In 2014 she ranked at number 46 in the Forbes ‘Most Powerful Women in the World’ list.
Growing up in a conservative Catholic community didn’t stop Rachel Maddow from breaking through the obstacles placed for her. An outgoing, athletic, and confident young woman, she became the first openly gay or lesbian person to host a primetime news programme in the US.
Her show “The Rachel Maddow Show” became the highest rated show on the channel, and she has received multiple awards for her accomplishments as a political commentator and television host.
Nicola Adams, a professional boxer and double Olympic Champion, is openly bisexual and has been breaking down barriers for black, bisexual and lesbian women all around the world. She is the first open LGBT competitor to win an Olympic Gold Medal in boxing. Having to face financial hardships and discrimination for being a woman in a male-dominated sport at an early age, gave her the strength she needed to persevere against all the odds.

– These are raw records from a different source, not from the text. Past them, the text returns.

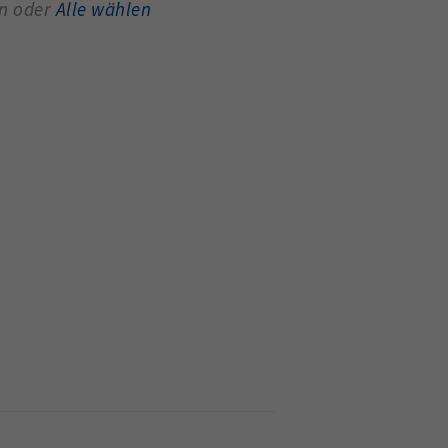
en oder
Alle wählen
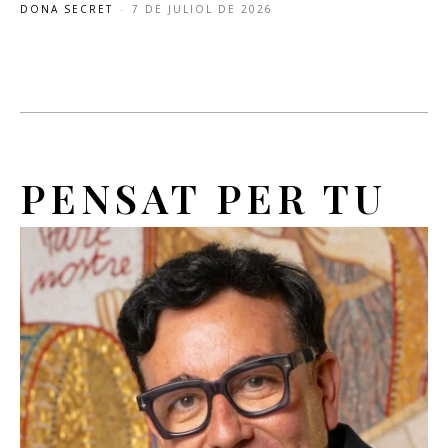
DONA SECRET
-
7 DE JULIOL DE 2026
PENSAT PER TU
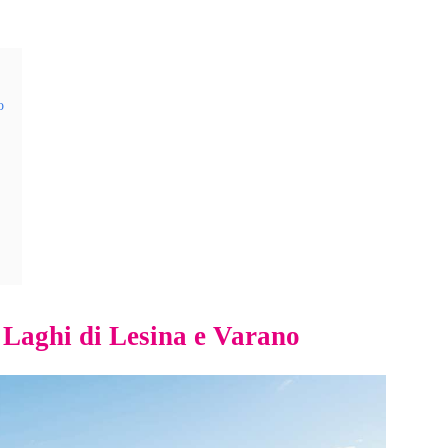
o
i: Laghi di Lesina e Varano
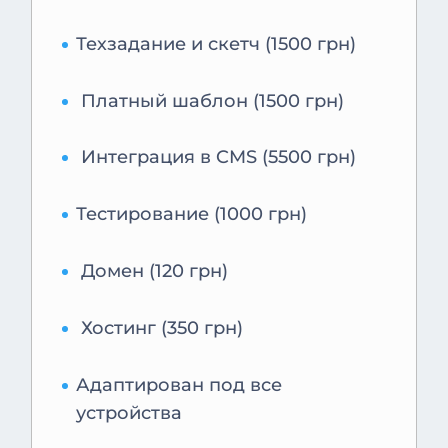
Техзадание и скетч (1500 грн)
Платный шаблон (1500 грн)
Интеграция в CMS (5500 грн)
Тестирование (1000 грн)
Домен (120 грн)
Хостинг (350 грн)
Адаптирован под все
устройства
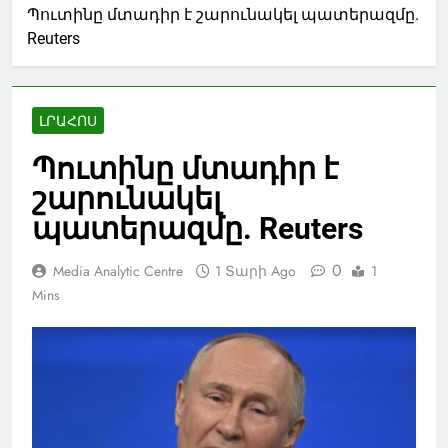
Պուտինը մտադիր է շարունակել պատերազմը.
Reuters
ԼՐԱՀՈՍ
Պուտինը մտադիր է
շարունակել
պատերազմը. Reuters
0
Media Analytic Centre
1 Տարի Ago
1
Mins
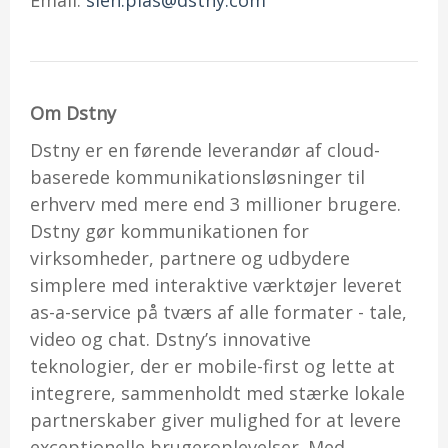
Email:
sien.plas@dstny.com
Om
Dstn
y
Dstny er en førende leverandør af cloud-
baserede kommunikationsløsninger til
erhverv med mere end 3 millioner brugere.
Dstny gør kommunikationen for
virksomheder, partnere og udbydere
simplere med interaktive værktøjer leveret
as-a-service på tværs af alle formater - tale,
video og chat. Dstny’s innovative
teknologier, der er mobile-first og lette at
integrere, sammenholdt med stærke lokale
partnerskaber giver mulighed for at levere
exceptionelle brugeroplevelser. Med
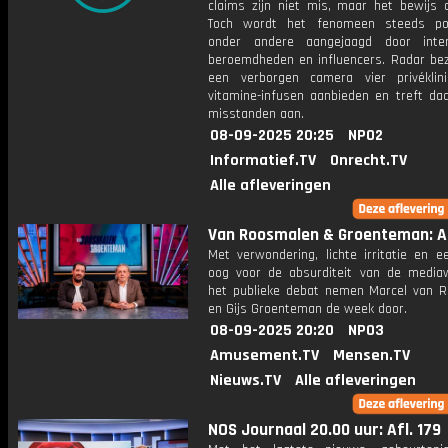
claims zijn niet mis, maar het bewijs o
Toch wordt het fenomeen steeds pop
onder andere aangejaagd door inter
beroemdheden en influencers. Radar be
een verborgen camera vier privéklin
vitamine-infusen aanbieden en treft daa
misstanden aan.
08-09-2025 20:25
NPO2
Informatief.TV
Onrecht.TV
Alle afleveringen
Van Roosmalen & Groenteman: Af
Met verwondering, lichte irritatie en e
oog voor de absurditeit van de media
het publieke debat nemen Marcel van 
en Gijs Groenteman de week door.
08-09-2025 20:20
NPO3
Amusement.TV
Mensen.TV
Nieuws.TV
Alle afleveringen
NOS Journaal 20.00 uur: Afl. 179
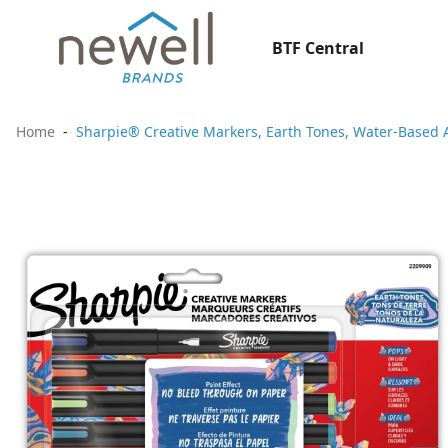
BTF Central
Home
Sharpie® Creative Markers, Earth Tones, Water-Based Ac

In recognition of Lesbians making strides in the fields of Science, Technology, Engineering and Mathematics, I must highlight those such as Josephine Baker, Sonja Kovalevsky, and Margaret Mead. I must also mention more contemporarily Dr. Danelle Tanner, Nergis Mavalvala, Dr Amy A. Ross, and Dr Donna Riley who have been honoured by the National Organization of Gay and Lesbian Scientists and Technical Professionals over the past decade. Notably, Dr. Tanner’s work spans multiple fields: microelectronics, Micro-Electro-Mechanical Systems (MEMS), capacitors, and nuclear weapon components. She is also an advocate for pay and benefits equity in her labs. Dr. Ross for 30 years has been an advocate and mentor for enrolling more LGBT students in the fields of science and technology.
Even though women’s issues have been in discussions more so than ever, much change is yet to be achieved. Some of these are harder to fight just because they are woven under the pretence of culture and are often difficult to confront. Women still face barriers in being autonomous about their sexual health and reproductive rights, marriage rights, issues in their workplace with unequal wages or not been hired outside of stereotypical gender roles. Women’s perspectives and ideas are often undervalued and under represented in governance, where women’s rights are often decided by men. It’s time we nurtured our young girls to aspire outside of the pre-existing frames.